I haven’t looked through the study myself. Can someone tell me whether they actually showed that watching Fox caused ignorance? An alternative hypothesis is that the people watching Fox just wouldn’t watch much news at all if Fox weren’t available, so they would be even more ignorant without it. Perhaps Fox targets an audience that starts out with a great deal of ignorance. If that is the case, then even if Fox were the best at presenting the facts, their audience might still be more ignorant than other networks’ audiences. Conceivably, Fox’s audience might be less ignorant than it was before it started watching Fox, but it has so much catching up to do that it is still more ignorant than other audiences.
But the point of the study is that they have misperceptions. Humans may be born in a state of ignorance, but you’re not born believing that weapons of mass destruction were found in Iraq. At some point people must have been told or at least picked up on the implication that these “facts” were true.

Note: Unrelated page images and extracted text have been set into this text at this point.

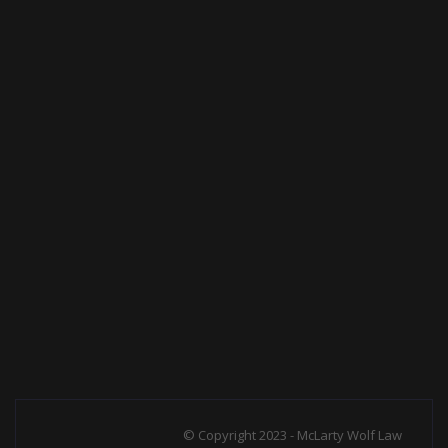
© Copyright 2023 - McLarty Wolf Law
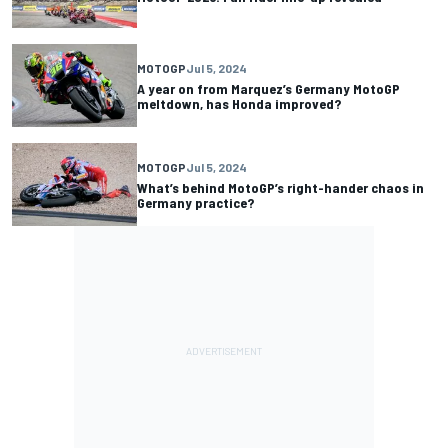
MOTOGP
Jul 5, 2024
A year on from Marquez’s Germany MotoGP
meltdown, has Honda improved?
MOTOGP
Jul 5, 2024
What’s behind MotoGP’s right-hander chaos in
Germany practice?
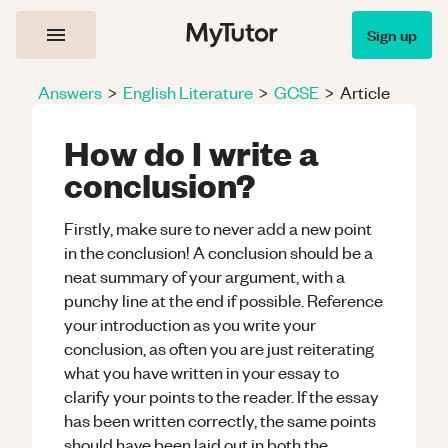
Sign up
Answers
>
English Literature
>
GCSE
>
Article
How do I write a
conclusion?
Firstly, make sure to never add a new point
in the conclusion! A conclusion should be a
neat summary of your argument, with a
punchy line at the end if possible. Reference
your introduction as you write your
conclusion, as often you are just reiterating
what you have written in your essay to
clarify your points to the reader. If the essay
has been written correctly, the same points
should have been laid out in both the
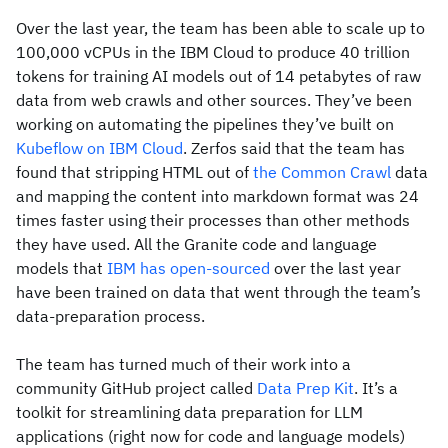
Over the last year, the team has been able to scale up to
100,000 vCPUs in the IBM Cloud to produce 40 trillion
tokens for training AI models out of 14 petabytes of raw
data from web crawls and other sources. They’ve been
working on automating the pipelines they’ve built on
Kubeflow on IBM Cloud
. Zerfos said that the team has
found that stripping HTML out of
the Common Crawl
data
and mapping the content into markdown format was 24
times faster using their processes than other methods
they have used. All the Granite code and language
models that
IBM has open-sourced
over the last year
have been trained on data that went through the team’s
data-preparation process.
The team has turned much of their work into a
community GitHub project called
Data Prep Kit
. It’s a
toolkit for streamlining data preparation for LLM
applications (right now for code and language models)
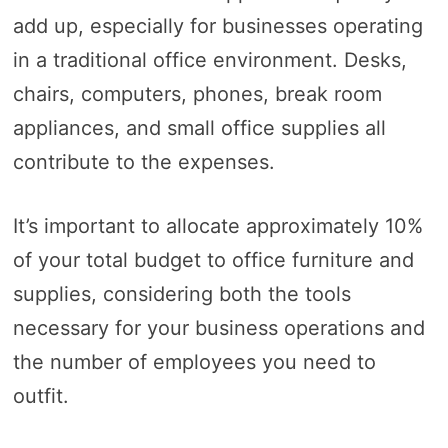
add up, especially for businesses operating
in a traditional office environment. Desks,
chairs, computers, phones, break room
appliances, and small office supplies all
contribute to the expenses.
It’s important to allocate approximately 10%
of your total budget to office furniture and
supplies, considering both the tools
necessary for your business operations and
the number of employees you need to
outfit.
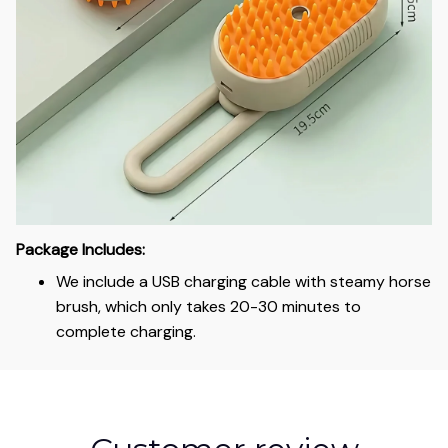
Package Includes:
We include a USB charging cable with steamy horse
brush, which only takes 20-30 minutes to
complete charging.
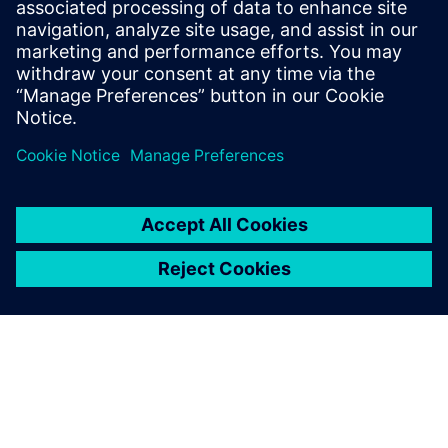
performance of machining centers: machine verification,
part set-up and iterative alignments, and in-process
measurement.
Find out more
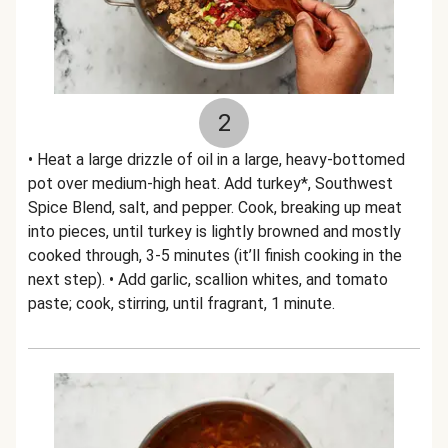
2
• Heat a large drizzle of oil in a large, heavy-bottomed
pot over medium-high heat. Add turkey*, Southwest
Spice Blend, salt, and pepper. Cook, breaking up meat
into pieces, until turkey is lightly browned and mostly
cooked through, 3-5 minutes (it’ll finish cooking in the
next step). • Add garlic, scallion whites, and tomato
paste; cook, stirring, until fragrant, 1 minute.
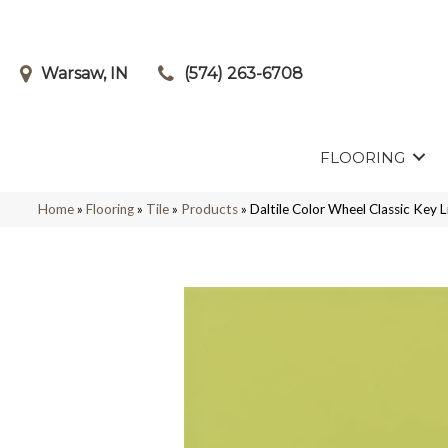
Warsaw, IN
(574) 263-6708
FLOORING
Home
»
Flooring
»
Tile
»
Products
»
Daltile Color Wheel Classic Ke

I like this hypothesis. It reminds me of a guy I worked with who had the distinct ability to walk into a room and after a few comments or observations he would make, the actual total intelligence of the room would drop. He imparted such confusion and misinformation that almost everybody else would begin doubting what they thought they knew before. And of course, this guy would leave in a less-well-informed condition after anybody attempted to refute or to clarify whatever it was he had said. His name was Rose, and we dubbed that as an acronym for Retro-Obfuscating Stultification Effect.
The question also goes to the idea of media bias, which some of you would rather die than admit exists on the left side of the spectrum. You see it everywhere on Fox, but you think media outlets like the New York Times or the network newscasts are the pinnacle of objective journalism.

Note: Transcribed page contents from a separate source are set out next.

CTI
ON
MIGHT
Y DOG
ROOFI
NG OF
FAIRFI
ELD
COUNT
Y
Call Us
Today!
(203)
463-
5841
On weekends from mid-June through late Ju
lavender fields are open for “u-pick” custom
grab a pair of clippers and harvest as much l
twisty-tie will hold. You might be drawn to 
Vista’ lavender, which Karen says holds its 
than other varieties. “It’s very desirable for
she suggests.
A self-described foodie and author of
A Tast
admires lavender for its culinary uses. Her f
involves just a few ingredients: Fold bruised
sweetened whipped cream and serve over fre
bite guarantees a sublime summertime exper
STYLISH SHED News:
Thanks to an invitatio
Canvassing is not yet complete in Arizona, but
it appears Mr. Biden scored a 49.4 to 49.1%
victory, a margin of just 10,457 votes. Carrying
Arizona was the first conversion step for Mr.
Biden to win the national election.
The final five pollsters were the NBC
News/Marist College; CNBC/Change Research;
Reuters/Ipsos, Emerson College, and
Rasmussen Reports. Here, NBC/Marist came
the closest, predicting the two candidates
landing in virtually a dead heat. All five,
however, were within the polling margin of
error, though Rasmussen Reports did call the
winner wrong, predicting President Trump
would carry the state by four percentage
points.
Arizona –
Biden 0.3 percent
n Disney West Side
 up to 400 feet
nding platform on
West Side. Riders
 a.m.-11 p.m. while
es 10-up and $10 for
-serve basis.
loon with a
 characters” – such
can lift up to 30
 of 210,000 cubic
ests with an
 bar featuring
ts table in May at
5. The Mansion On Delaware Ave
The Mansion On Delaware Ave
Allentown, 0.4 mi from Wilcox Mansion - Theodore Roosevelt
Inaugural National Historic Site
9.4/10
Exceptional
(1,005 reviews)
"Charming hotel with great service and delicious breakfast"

I consider myself well informed. I am also a ten year veteran of the TV news business. I see examples of rightward bias on Fox and I see leftward bias by the truckload in the mainstream media.
Many of you are burning up the keyboard right now demanding examples. Let me attempt to do that. First of all, I don’t believe there is a vast conspiracy of Mao-quoting socialists looking up from their little red books just long enough to put a newscast together before going back to the anti-nuclear power rally.
Here is where is does come in. It begins with story selection. For every story that makes a newscast there are ten that do not. Producers who are responsible for “stacking a show” will choose stories based on various factors including timeliness, interest level, importance, historical context and a number of other factors. The idea is to create a product that will keep people watching, not to indoctrinate. The problem is when you have an entire group of people who believe in many of the tenets of leftward thought as “just the way things are”. Since pro-life people are crazy religious nuts, we will choose a story that portrays them in that manner, such as people screaming outside an abortion clinic. Since Republican economic policy favors the rich, positive economic news is ignored or met with a “yeah, but”, as in unemployment is down two tenths of a percent, but we’ll talk to a guy in Pennsylvania that is “still suffering”.
The other issue is presentation. Pay attention to the questions that are asked and the way they are framed. Listen to the writing carefully and see where it leads you.
The more well-informed you are, the easier it is to recognize this when it happens…unless you are incapable of looking past ideological filters.